Though it seems impossible to contemplate a world without the continuing travel impressions of Jan Morris, it appears that this is to be the case. Morris is retiring, and The World: Travels 1950-2000 is a valedictory collection of her work. The collection is striking, not only because the writing is consistently vivid but because Morris’s essays always seem to reflect the historical period in which they were written. This seems true even when their topic has no specific relevance to a major historical event.

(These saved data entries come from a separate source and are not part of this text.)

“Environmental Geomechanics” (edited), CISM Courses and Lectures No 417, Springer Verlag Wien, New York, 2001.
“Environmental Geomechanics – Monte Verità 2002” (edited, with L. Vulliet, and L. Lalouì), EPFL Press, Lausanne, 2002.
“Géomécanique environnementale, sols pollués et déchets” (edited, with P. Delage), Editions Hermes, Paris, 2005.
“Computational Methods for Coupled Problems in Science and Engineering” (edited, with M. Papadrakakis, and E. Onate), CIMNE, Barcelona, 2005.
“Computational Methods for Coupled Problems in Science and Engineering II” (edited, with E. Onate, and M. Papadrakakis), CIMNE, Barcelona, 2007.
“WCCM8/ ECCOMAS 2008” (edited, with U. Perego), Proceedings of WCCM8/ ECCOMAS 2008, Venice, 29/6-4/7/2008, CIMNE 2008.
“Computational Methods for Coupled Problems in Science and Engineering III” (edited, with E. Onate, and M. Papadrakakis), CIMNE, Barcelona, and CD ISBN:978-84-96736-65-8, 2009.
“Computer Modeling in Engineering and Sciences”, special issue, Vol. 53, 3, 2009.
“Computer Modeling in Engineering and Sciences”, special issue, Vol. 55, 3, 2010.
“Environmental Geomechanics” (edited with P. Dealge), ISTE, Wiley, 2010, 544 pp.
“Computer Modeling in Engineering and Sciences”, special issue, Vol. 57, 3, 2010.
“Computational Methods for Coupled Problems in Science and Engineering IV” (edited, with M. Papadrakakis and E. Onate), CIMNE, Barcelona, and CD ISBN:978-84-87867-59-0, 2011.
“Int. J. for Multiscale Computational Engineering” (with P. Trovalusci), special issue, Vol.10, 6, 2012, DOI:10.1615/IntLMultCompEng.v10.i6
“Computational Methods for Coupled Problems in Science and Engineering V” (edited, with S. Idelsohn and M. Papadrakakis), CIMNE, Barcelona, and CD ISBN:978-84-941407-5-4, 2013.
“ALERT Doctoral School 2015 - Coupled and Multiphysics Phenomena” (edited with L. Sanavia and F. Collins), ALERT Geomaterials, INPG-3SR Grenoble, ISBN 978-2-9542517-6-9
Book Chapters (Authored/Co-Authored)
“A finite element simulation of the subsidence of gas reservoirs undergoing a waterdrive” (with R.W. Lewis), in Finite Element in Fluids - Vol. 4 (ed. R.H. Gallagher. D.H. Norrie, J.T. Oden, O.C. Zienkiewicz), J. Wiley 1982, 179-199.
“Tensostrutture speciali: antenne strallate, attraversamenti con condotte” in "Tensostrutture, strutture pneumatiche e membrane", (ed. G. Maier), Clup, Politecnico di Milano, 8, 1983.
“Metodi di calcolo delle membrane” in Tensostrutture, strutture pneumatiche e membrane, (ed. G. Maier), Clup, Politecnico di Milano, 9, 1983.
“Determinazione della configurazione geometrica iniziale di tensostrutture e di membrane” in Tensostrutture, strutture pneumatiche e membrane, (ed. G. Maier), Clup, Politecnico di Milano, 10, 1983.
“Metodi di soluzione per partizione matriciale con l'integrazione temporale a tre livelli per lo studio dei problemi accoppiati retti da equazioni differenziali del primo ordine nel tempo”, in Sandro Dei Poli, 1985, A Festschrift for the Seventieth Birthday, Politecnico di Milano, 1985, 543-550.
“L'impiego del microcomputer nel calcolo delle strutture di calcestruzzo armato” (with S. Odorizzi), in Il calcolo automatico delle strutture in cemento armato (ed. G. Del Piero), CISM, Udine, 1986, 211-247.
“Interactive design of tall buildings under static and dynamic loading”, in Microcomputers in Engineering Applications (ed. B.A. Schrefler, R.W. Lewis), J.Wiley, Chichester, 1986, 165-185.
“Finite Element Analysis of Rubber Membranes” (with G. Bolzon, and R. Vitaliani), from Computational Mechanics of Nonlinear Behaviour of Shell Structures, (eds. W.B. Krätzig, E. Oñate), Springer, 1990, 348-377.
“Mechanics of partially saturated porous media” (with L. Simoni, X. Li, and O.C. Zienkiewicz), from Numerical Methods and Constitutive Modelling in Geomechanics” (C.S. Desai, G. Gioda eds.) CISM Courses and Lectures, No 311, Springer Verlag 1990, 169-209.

For example, her first entry is her 1953 essay on the ascent of Mount Everest by Sir Edmund Hillary and Tenzing Norgay, coinciding with the coronation of Elizabeth II. Many readers will see the opportunity to accompany the British climber as the coup that propelled Morris to celebrity in the realm of travel writing. There is much more to the book than this, however. Most notable is the fact that revisiting the scenes of earlier visits provides a wonderful insight on changes, for example in the New York of the 1950’s and of the 1970’s.

Whether fortunately, unfortunately, or neither, it is simply the fact that one element of Morris’s book is that her series essays begins written by James and concludes under the byline of Jan. The story of Morris’s sex change, oddly set as a travel piece, occupies almost precisely the center of her book. The reader discovers a vivid, somewhat lurid Morocco of the early 1970’s and the French clinic in which her operation was performed. All considered, The World: Travels 1950-2000 is an impressive performance.